I confess. It was a bit backwards writing about how to handle indexes in development involving multiple databases without writing about handling multiple databases. It’s never too late.
In RavenDB databases are a way to isolate, not only data, but configurations as well as the location of “physical” data. Oh, and it’s fully supported in server mode.
For the amounts of data my applications handle, we are good to go with a single database, but sometimes I have found the need to have separate databases. Hint: has to do with being faster to delete a complete database and start from scratch than delete lots of documents inside an existing one.
Once you have made the choice of having multiples databases you face the challenge of consuming those databases in code.
How I use RavenDB abstractions
The two main entry points for RavenDB are the
IDocumentStore and the
IDocumentSession (I have not had the chance to use asynchronous session yet) abstractions that are injected by the IOC Container of choice.

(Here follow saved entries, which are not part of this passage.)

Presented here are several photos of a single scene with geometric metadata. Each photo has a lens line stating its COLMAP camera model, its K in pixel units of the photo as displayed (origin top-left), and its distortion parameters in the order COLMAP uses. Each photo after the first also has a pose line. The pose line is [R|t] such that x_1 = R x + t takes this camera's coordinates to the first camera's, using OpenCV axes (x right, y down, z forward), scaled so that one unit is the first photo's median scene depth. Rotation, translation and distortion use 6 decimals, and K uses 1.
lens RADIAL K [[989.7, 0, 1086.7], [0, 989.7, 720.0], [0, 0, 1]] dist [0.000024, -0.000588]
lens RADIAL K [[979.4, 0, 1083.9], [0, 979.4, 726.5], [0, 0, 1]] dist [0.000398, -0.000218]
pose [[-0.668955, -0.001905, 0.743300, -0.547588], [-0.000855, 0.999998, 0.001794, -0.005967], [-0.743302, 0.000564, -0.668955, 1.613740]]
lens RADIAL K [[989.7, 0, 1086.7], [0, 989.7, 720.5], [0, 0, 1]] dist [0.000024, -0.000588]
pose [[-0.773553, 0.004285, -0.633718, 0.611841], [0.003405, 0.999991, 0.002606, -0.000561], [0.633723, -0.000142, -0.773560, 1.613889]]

IDocumentStore is expensive to create and I usually register it as a singleton. As for the IDocumentSession I usually have one instance per request which is disposed when the request ends.
The session is heavily tied to a database so, how does one handle having multiple instances around?
The database-specific session
It is easy enough to have a marker interface that extends IDocumentSession that represents an open session to a given database and use that dependency whenever a connection to a database is needed.
Question is, how is that abstraction implemented?
Some IOCs have the ability to create types on the fly, thus obviating the need of a concrete class that implements the specific session, but I have found those too tightly coupled to the IOC and pretty code-navigation unfriendly.
I would be silly, though, to create a type that implements the interface for each database: after all, one would be implementing IDocumentSession again and again and again. Instead we can use a decorator of the IDocumentSession interface can do the trick very well. The only thing one has to keep into account when instantiating the decorator is passing on the session to the correct database.
Small help offered
rvn-izr can help with this approach by providing the “implementation” for that decorator/adapter: the
DbSessionAdapter, that is.
The adapter implements IDocumentSession, but, in my experience, I have found this interface is kind of volatile (has changed in between versions). That kind of instability made me shy away from binary dependencies for this part of rvn-izr and go the source code route instead. With this approach, the adapters are integrated in the source code of the importer and use whichever version of RavenDB the importer is using.
Does that mean that the developer has to manually implement IDocumentSession? I am afraid so. Those twenty-something methods need to be implemented. Delegated, more properly speaking.
And you know what? It’s not a big deal. And with the right tools, one can achieve it in around 3 seconds, being a clumsy typist and even using the mouse. Here is how I do it with Resharper:
Closing the circle
And that is all. At least for sessions, for other database specific artifacts, head on to rvn-izr’s documentation and find out.